Preheat Oven or Air Fryer
  1. Preheat oven to 425°F (220°C) and line a baking sheet with parchment, or preheat your air fryer to 400°F (200°C).
Season the Salmon
  1. Pat salmon cubes dry. Toss them gently with garlic powder, smoked paprika, salt, and black pepper so each piece is evenly coated.
Coat in Breadcrumbs
  1. Place panko breadcrumbs in a shallow dish. Lightly brush or spray salmon cubes with olive oil (or toss briefly in a tablespoon of oil), then press each cube into the panko so they’re evenly coated.
Bake or Air-Fry
  1. For oven: Arrange bites on the prepared baking sheet and bake 10–12 minutes, flipping halfway, until golden and cooked through.
  2. For air fryer: Place in a single layer (you may need batches) and air-fry 7–9 minutes, shaking once, until crisp and cooked to your liking.
Make the Bang Bang Sauce
  1. Whisk together mayonnaise, sweet chili sauce, sriracha, honey (if using), and lime juice until smooth. Taste and adjust heat or sweetness.
Assemble the Bowls
  1. Divide cooked jasmine rice between bowls. Top with shredded cabbage, carrots, avocado slices, and green onions.
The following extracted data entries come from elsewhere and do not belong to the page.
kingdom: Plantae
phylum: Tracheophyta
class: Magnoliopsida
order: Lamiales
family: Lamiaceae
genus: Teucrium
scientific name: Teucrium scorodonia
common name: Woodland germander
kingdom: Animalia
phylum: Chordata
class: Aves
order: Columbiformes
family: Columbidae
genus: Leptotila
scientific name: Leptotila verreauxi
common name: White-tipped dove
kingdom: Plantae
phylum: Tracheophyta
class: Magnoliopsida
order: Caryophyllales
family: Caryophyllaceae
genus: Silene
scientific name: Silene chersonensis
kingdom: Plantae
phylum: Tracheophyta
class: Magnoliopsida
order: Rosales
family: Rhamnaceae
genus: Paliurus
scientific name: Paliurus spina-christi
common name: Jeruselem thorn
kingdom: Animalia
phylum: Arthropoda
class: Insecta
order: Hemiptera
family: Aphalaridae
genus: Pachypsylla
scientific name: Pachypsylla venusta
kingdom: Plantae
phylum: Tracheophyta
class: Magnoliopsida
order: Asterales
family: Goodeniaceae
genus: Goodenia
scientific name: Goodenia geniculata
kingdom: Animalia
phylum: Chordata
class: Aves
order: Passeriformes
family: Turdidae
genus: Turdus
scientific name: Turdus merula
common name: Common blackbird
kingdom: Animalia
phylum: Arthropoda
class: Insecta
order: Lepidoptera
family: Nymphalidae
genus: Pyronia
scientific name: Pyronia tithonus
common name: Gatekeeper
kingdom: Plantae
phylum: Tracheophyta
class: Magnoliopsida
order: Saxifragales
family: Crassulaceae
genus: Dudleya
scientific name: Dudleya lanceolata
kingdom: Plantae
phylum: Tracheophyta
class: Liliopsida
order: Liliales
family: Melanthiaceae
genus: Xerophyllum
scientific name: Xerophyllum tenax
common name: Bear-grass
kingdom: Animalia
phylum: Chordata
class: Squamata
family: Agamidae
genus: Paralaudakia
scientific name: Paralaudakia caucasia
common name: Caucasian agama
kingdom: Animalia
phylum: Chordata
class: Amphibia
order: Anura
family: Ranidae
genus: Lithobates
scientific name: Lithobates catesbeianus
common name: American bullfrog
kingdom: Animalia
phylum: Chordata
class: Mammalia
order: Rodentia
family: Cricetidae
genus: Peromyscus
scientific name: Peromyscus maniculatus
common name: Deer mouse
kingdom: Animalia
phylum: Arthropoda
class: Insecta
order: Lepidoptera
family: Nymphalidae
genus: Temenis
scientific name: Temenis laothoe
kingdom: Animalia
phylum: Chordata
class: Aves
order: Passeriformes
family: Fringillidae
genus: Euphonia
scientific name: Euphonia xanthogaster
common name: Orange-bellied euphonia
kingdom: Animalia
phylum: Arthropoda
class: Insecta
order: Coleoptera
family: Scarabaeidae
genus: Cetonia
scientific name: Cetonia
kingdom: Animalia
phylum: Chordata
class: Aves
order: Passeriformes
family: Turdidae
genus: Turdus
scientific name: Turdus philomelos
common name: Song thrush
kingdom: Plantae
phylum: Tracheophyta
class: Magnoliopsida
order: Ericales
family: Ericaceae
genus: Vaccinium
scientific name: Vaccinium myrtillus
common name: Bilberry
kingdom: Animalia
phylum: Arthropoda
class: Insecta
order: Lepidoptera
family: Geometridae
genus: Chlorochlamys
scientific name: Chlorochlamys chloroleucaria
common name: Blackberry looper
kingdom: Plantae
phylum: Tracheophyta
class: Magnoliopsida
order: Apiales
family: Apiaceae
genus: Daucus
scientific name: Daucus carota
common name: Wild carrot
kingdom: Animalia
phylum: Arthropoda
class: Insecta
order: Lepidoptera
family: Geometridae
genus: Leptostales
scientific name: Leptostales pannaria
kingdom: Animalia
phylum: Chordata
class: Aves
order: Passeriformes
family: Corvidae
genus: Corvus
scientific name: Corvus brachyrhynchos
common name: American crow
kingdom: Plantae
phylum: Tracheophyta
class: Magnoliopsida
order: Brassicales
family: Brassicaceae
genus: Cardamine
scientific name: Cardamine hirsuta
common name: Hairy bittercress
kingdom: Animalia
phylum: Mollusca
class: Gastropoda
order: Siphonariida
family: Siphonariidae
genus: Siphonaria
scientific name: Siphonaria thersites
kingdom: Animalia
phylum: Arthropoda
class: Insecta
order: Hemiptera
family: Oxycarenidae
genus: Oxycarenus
  2. Add the crispy salmon bites and drizzle with bang bang sauce. Garnish with cilantro and sesame seeds.

Notes

Serve hot over jasmine rice or cauliflower rice as a bowl, or arrange on a platter with toothpicks as an appetizer. Add extra lime wedges and more sauce on the side for guests who like extra heat. For best texture, refrigerate components separately for up to 2–3 days.